WHAT TO DO:
[1] In the Thanksgiving poem, how long did the friends who shared the house share one bathroom and one refrigerator?
[2] Write out, word for word, the part of the Thanksgiving poem that begins with the words "For basil plants" and ends with "(students and professors)".
[3] List the foods that the Thanksgiving poem says were eaten at Pastor T.'s Thanksgiving.

TEXT PASSAGE:
+++++
Friday, November 23, 2012

In which I give thanks and remember

For basil plants growing on my windowsills despite the cold outside;
for a well-stocked and orderly bookshelf;
for the amarillys on my counter, with four glorious red blossoms open:
I give thanks.

For summer at Berkeley four years ago,
sleeping on my friend K.'s tile floor and baking peach & plum pie;
for a midnight walk and a young stag that bounded across the sidewalk and the street,
into another garden--

For the Linguistics Institute, three weeks of glutting myself on ideas;
for dozens of papers read and learned from,
for classrooms full of linguists (students and professors)
from all over the country, gathered in one place--

For naps on the lush green lawn in the golden sun, between classes:
I give thanks.

That I can remember so clearly, that I can remember at all--
I give thanks.

For pumpkin pie and knowing how to make it, confidently;
for my mother's expertise in the kitchen
and her persistence in passing it on to me:
I give thanks.

For my own kitchen, and a house to myself,
shared with O. and the bunnies and no one else;
for O.,
for rabbits--

For friends we shared the house with
and for friendship surviving ten weeks of sharing
one bathroom and one refrigerator--

For a marriage that is so much easier and happier this Thanksgiving
than it was a year ago:
I give thanks.

For two casserole dishes of borscht in the refrigerator, and a huge pot of turkey juk,
so that I won't have to cook for days;

For Pastor T. who invited us to his Thanksgiving,
and for all the church friends there (especially the vibrant single people),
and for the scrumptious turkey and potatoes and carrots and even parsnip we ate;
for the turkey skin and bones and scraps of meat that T. did not want,
which I brought home and boiled into juk;

For the telephone that let me call my father and mother to ask for the juk recipe;
for my mother, for my father:
I give thanks.
+++++
SUPPLIED MATERIAL:
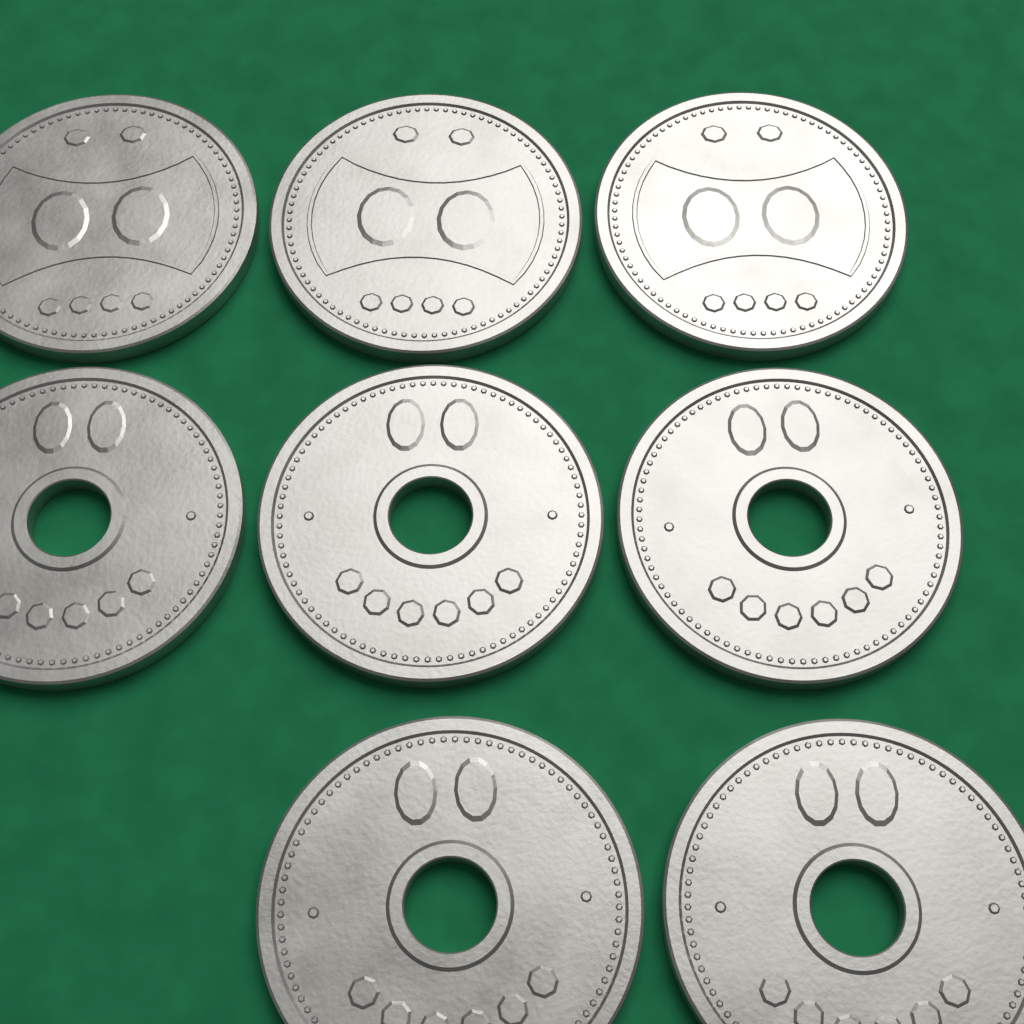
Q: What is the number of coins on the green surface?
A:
+++++
THE SOLUTIONS:
[1] Ten weeks.

[2]
For basil plants growing on my windowsills despite the cold outside;
for a well-stocked and orderly bookshelf;
for the amarillys on my counter, with four glorious red blossoms open:
I give thanks.

For summer at Berkeley four years ago,
sleeping on my friend K.'s tile floor and baking peach & plum pie;
for a midnight walk and a young stag that bounded across the sidewalk and the street,
into another garden--

For the Linguistics Institute, three weeks of glutting myself on ideas;
for dozens of papers read and learned from,
for classrooms full of linguists (students and professors)

[3] Turkey, potatoes, carrots, parsnip